Our blood brain barrier is an amazing part of the body that keeps the brain and spinal cord highly protected, allowing through only those cells and nutrients that are needed to keep the brain healthy.
This barrier prevents the majority of immune cells in the blood from entering the brain, reducing the risk of misguided inflammatory attacks on cells in the CNS. However, in MS, this barrier is breached and immune cells pass through causing the damaging attacks of MS.
One of the MS drugs, natalizumab, works by blocking the activity of a ‘docking’ molecule, the integrin-alpha 4 receptor (ITGA4). Immune cells use this molecule to dock onto and pass through the blood brain barrier. Blocking this molecule makes the drug highly effective in reducing the risk of relapses. However, as with many medications, there are a number of potential risks associated with natalizumab. In particular, this almost total block on immune cell entry and surveillance can also leave the brain vulnerable to the risk of viral infections.

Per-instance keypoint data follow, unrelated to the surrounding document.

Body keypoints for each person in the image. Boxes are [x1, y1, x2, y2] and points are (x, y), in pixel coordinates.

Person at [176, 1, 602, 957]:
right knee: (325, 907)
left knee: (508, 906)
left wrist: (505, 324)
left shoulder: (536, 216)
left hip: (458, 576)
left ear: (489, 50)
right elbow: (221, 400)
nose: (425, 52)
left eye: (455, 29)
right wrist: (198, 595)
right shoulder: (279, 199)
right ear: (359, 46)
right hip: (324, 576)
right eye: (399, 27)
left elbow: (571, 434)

With an MS Research Australia Incubator Grant, generously supported by the MS Society of WA, Dr Rakesh Veedu from Murdoch University, WA, and his colleagues have begun developing a cutting-edge gene technology treatment that aims to ‘turn down’ this docking station so that relapses can be prevented, but still allows the protective immune surveillance to continue.

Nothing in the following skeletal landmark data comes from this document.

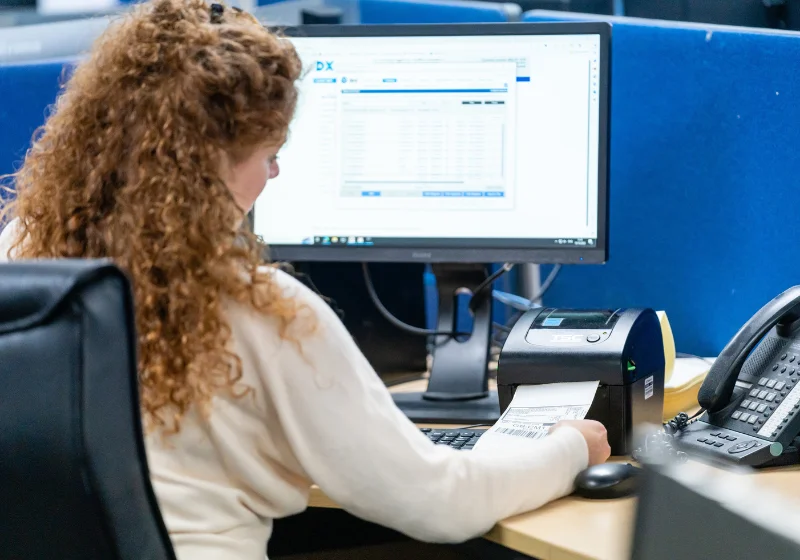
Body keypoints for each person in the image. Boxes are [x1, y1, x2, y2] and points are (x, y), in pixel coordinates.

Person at [0, 1, 611, 558]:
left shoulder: (22, 259)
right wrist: (570, 448)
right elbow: (442, 500)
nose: (273, 174)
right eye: (267, 154)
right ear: (203, 167)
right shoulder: (263, 311)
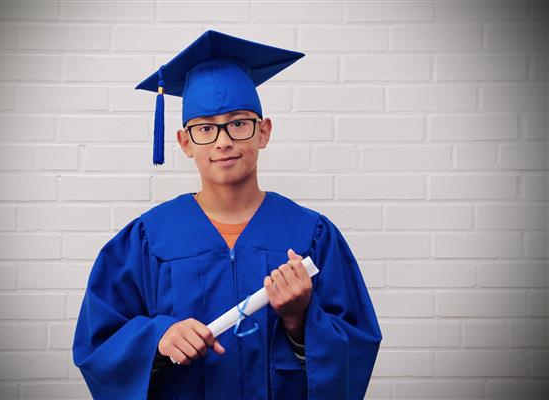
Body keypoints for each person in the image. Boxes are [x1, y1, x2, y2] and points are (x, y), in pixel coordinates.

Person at [72, 30, 382, 400]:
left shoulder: (311, 234)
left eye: (238, 123)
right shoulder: (147, 239)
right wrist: (157, 338)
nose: (223, 141)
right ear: (185, 142)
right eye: (205, 128)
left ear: (263, 133)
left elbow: (357, 344)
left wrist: (301, 318)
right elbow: (98, 342)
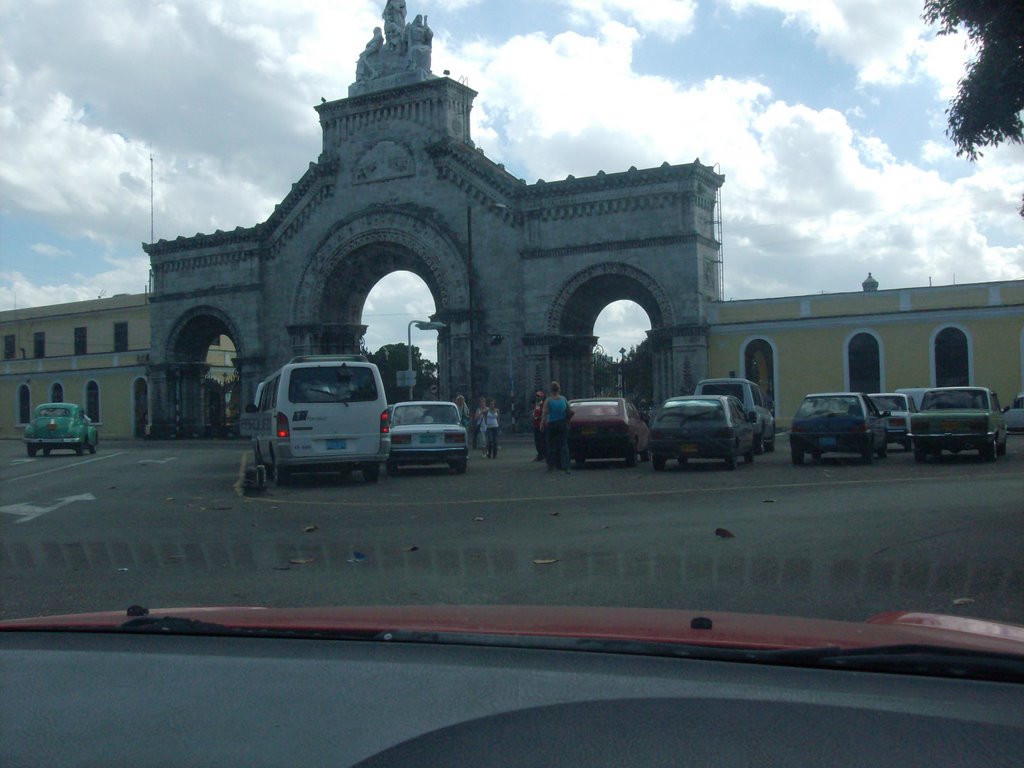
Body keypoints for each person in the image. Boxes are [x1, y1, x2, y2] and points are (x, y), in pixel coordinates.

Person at [541, 381, 572, 473]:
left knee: (551, 445)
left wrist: (542, 424)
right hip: (562, 423)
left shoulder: (549, 400)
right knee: (563, 445)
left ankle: (551, 466)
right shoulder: (563, 399)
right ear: (559, 389)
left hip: (552, 424)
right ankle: (566, 466)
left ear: (551, 390)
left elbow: (545, 413)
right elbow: (568, 411)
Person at [531, 390, 546, 461]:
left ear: (542, 397)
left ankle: (543, 455)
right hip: (535, 425)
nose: (538, 397)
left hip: (541, 425)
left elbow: (544, 415)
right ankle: (540, 454)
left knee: (542, 441)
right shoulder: (536, 405)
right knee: (537, 441)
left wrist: (538, 418)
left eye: (539, 396)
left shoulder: (543, 405)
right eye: (537, 396)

They have published their important preliminary work in the highly prestigious Nature Scientific Reports. In this paper they describe how they have optimised the production of a gene-technology tool called a DNAzyme to target the receptor ‘docking station’. DNAzymes are molecules that can be adapted to target and digest specific parts of the cell machinery that read the genetic code and convert it into the cell’s components, in this case the docking molecule.
They have successfully developed a relatively stable DNAzyme, an important requirement for something that will be used as a medicine in the body, that was still able to reduce the amount of the receptor in question present in the cells.

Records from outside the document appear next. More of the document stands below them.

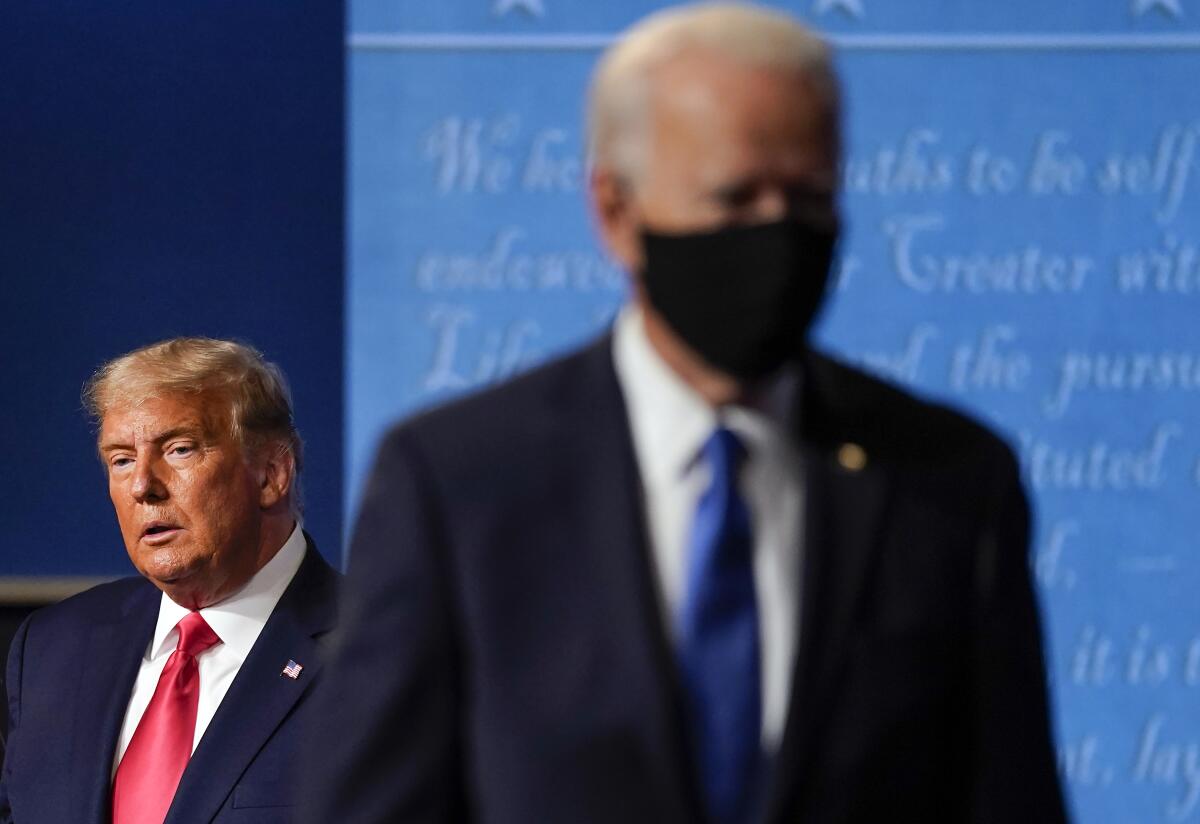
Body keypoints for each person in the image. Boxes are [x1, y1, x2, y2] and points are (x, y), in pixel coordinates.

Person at [310, 4, 1067, 823]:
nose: (778, 232)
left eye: (809, 199)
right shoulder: (458, 483)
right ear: (616, 211)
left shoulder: (947, 479)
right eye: (735, 198)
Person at [0, 337, 338, 824]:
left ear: (270, 474)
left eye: (179, 450)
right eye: (121, 460)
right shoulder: (52, 649)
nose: (142, 486)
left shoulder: (386, 651)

This exciting gene technology approach to targeting the immune system is at the frontier of the next generation of medicines. It will allow the researchers to carefully turn down the production of the ‘docking’ protein to fine-tune the number of immune cells entering the brain to eliminate the risk of MS relapses, but still allow enough immune cells to enter to carry out their important surveillance role and against viruses.
This is the beginning of unique work that could lead to innovative, targeted MS therapeutics that can control only the ‘bad’ effects of the immune system, but leave the ‘helpful’ parts untouched, potentially greatly reducing the risks associated with some medications.
We look forward to seeing Dr Veedu and his colleagues continue to develop this important technology.